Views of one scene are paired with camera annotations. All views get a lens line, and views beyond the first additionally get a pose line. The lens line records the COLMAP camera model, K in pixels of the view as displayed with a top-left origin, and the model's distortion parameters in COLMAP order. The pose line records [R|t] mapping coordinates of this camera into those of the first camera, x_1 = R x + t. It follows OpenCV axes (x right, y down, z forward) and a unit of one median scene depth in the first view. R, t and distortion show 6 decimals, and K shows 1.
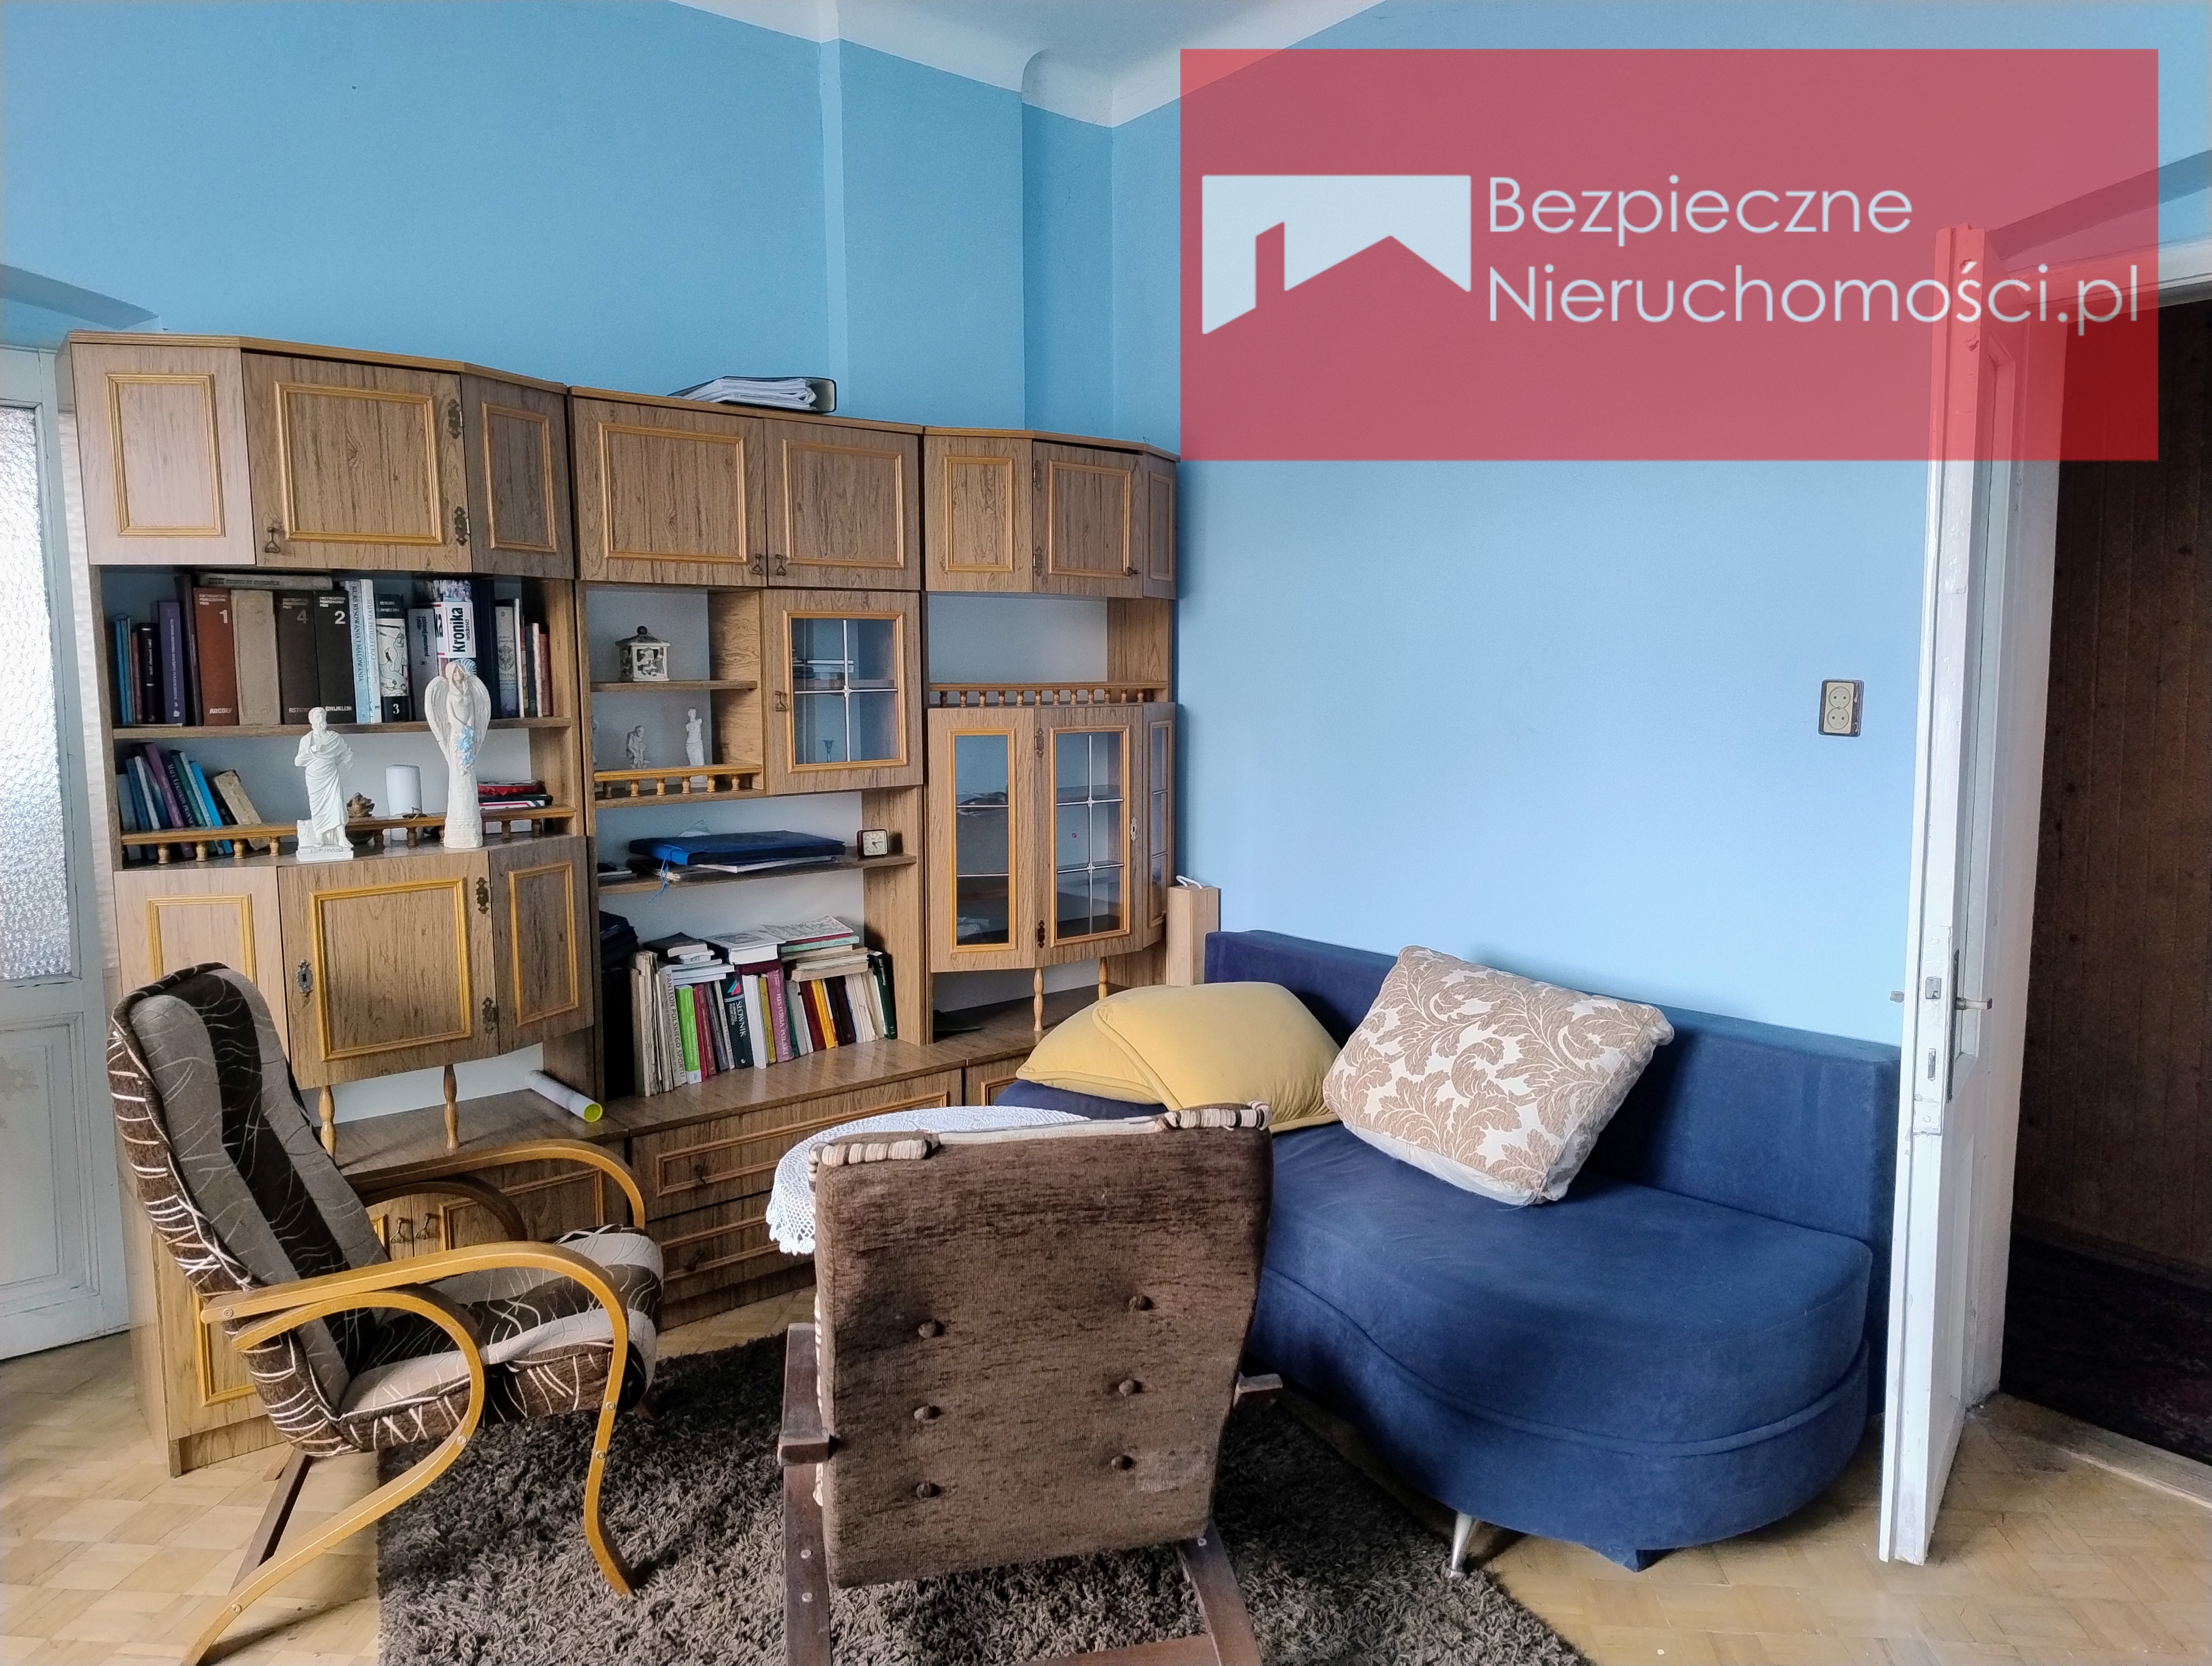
lens RADIAL K [[1548.7, 0, 1106.0], [0, 1548.7, 833.0], [0, 0, 1]] dist [0.006491, -0.067450]
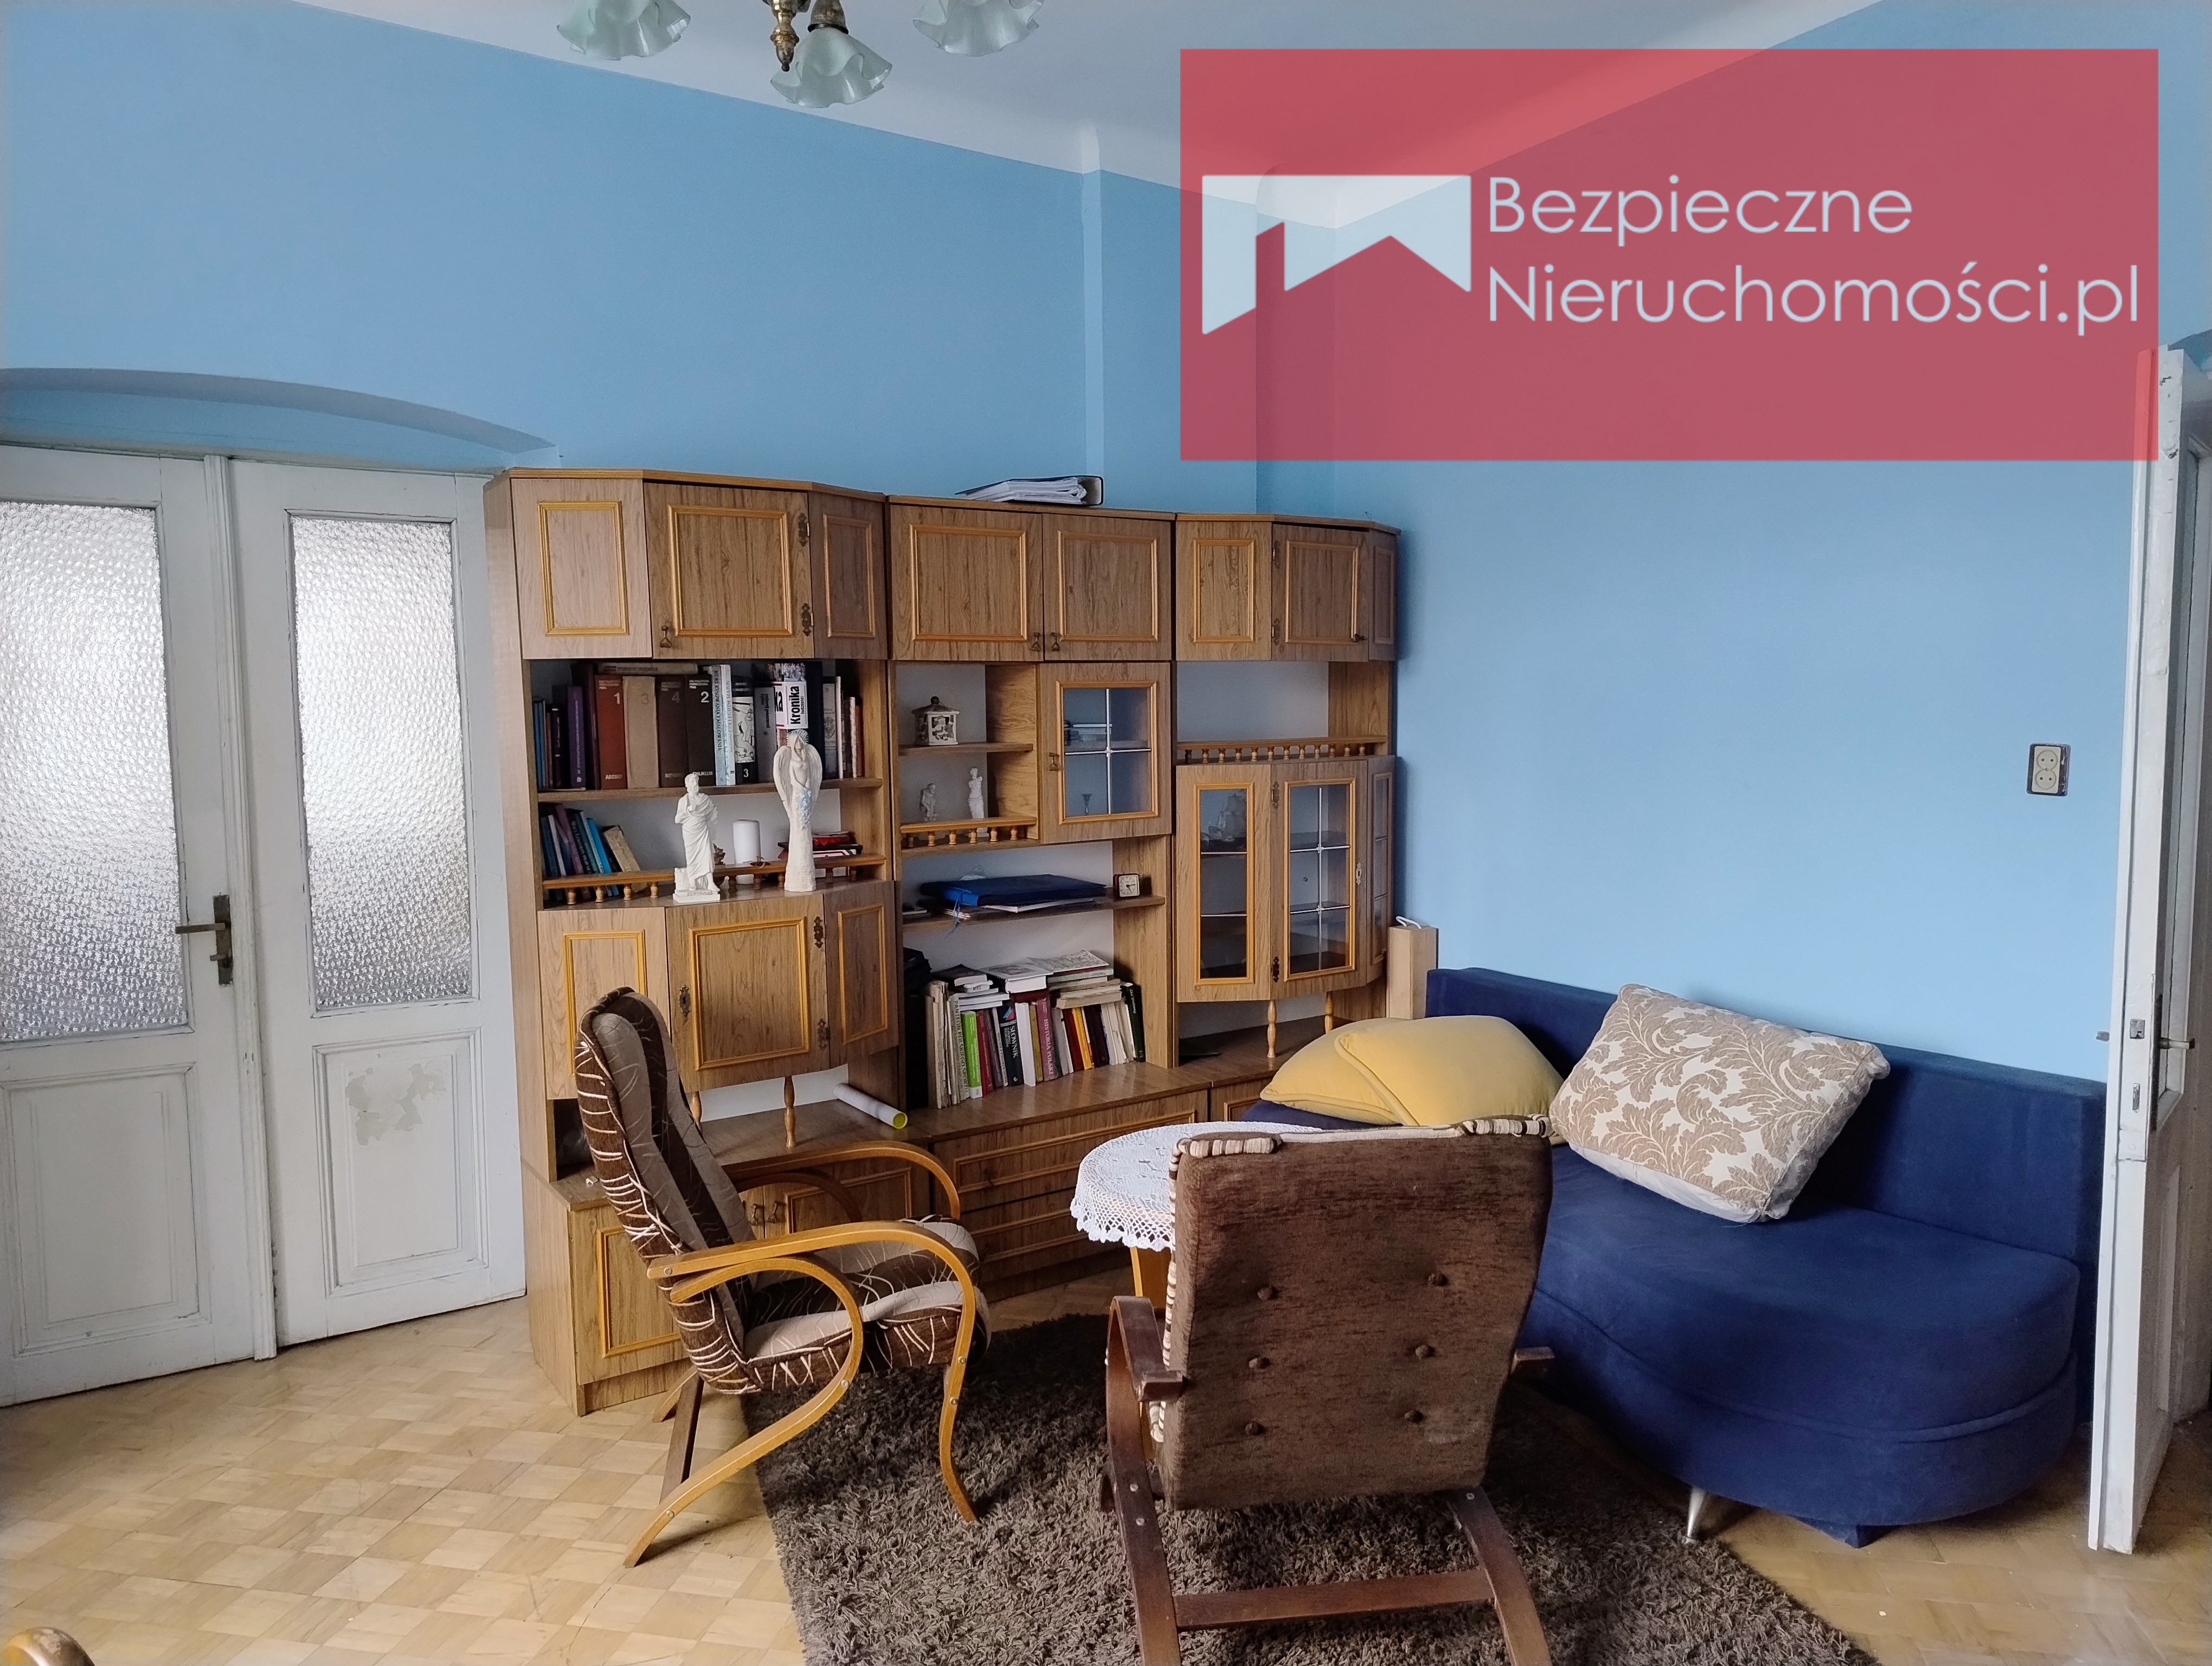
lens RADIAL K [[1552.0, 0, 1071.4], [0, 1552.0, 841.5], [0, 0, 1]] dist [-0.005809, -0.030222]
pose [[0.992742, 0.001649, -0.120255, -0.074966], [-0.003312, 0.999902, -0.013630, -0.013584], [0.120221, 0.013930, 0.992649, -0.155041]]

########

Instructions for the task:
Everything in the listing except the pictures must be reproduced exactly.

Answer section:
Views of one scene are paired with camera annotations. All views get a lens line, and views beyond the first additionally get a pose line. The lens line records the COLMAP camera model, K in pixels of the view as displayed with a top-left origin, and the model's distortion parameters in COLMAP order. The pose line records [R|t] mapping coordinates of this camera into those of the first camera, x_1 = R x + t. It follows OpenCV axes (x right, y down, z forward) and a unit of one median scene depth in the first view. R, t and distortion show 6 decimals, and K shows 1.
lens RADIAL K [[1548.7, 0, 1106.0], [0, 1548.7, 833.0], [0, 0, 1]] dist [0.006491, -0.067450]
lens RADIAL K [[1552.0, 0, 1071.4], [0, 1552.0, 841.5], [0, 0, 1]] dist [-0.005809, -0.030222]
pose [[0.992742, 0.001649, -0.120255, -0.074966], [-0.003312, 0.999902, -0.013630, -0.013584], [0.120221, 0.013930, 0.992649, -0.155041]]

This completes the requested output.